WORK ORDER:
Among the entries below, how many lines hold "Ploviklis"? Only the number is wanted.

DATA TO USE:
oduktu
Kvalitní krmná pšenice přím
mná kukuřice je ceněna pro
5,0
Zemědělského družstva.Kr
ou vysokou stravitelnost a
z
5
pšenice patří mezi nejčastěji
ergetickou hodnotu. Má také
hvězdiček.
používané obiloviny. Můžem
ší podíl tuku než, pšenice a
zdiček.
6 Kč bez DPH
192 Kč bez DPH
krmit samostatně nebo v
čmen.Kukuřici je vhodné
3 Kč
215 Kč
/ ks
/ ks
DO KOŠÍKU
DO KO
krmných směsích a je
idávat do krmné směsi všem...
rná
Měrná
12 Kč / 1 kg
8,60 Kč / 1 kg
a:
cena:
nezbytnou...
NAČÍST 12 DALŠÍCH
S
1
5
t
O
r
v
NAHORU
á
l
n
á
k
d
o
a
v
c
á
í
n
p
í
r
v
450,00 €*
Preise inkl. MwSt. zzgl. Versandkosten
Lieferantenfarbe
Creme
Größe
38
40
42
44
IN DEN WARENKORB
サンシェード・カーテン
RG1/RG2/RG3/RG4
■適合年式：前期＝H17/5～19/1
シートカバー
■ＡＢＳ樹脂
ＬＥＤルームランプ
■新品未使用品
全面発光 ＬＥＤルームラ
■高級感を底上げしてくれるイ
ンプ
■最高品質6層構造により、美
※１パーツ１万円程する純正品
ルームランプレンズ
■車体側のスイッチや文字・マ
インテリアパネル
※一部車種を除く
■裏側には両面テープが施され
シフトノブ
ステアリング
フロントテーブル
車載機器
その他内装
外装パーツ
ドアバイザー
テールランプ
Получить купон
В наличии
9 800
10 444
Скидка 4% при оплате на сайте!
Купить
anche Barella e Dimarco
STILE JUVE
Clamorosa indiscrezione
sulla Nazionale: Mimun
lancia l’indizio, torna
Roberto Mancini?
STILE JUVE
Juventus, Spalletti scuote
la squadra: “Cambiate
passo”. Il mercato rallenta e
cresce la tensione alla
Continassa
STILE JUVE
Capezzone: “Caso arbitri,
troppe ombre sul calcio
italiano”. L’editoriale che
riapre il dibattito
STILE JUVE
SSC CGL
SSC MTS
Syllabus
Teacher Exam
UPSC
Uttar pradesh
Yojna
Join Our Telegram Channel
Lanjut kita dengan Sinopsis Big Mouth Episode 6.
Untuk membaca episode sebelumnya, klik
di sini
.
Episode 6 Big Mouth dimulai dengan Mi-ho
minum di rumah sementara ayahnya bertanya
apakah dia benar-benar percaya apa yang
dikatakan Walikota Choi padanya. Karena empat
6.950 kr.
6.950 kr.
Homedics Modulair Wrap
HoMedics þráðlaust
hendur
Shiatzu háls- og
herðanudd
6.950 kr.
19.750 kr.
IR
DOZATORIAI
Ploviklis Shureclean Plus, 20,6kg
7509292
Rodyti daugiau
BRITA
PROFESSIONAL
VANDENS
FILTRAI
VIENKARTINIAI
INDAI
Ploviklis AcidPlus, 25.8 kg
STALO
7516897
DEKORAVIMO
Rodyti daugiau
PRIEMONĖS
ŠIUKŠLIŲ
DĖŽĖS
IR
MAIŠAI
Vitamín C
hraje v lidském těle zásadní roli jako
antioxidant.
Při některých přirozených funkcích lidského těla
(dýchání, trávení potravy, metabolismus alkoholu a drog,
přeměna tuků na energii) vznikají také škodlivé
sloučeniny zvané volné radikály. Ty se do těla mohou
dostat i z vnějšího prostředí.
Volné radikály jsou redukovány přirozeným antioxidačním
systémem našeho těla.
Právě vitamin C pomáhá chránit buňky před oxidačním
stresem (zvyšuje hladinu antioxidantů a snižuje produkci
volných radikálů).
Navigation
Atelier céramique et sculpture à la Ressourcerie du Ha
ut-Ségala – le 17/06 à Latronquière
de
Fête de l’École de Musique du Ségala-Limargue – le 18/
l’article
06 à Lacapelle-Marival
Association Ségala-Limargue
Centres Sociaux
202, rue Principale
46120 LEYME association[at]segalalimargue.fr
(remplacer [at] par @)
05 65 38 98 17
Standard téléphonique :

TASK OUTPUT:
2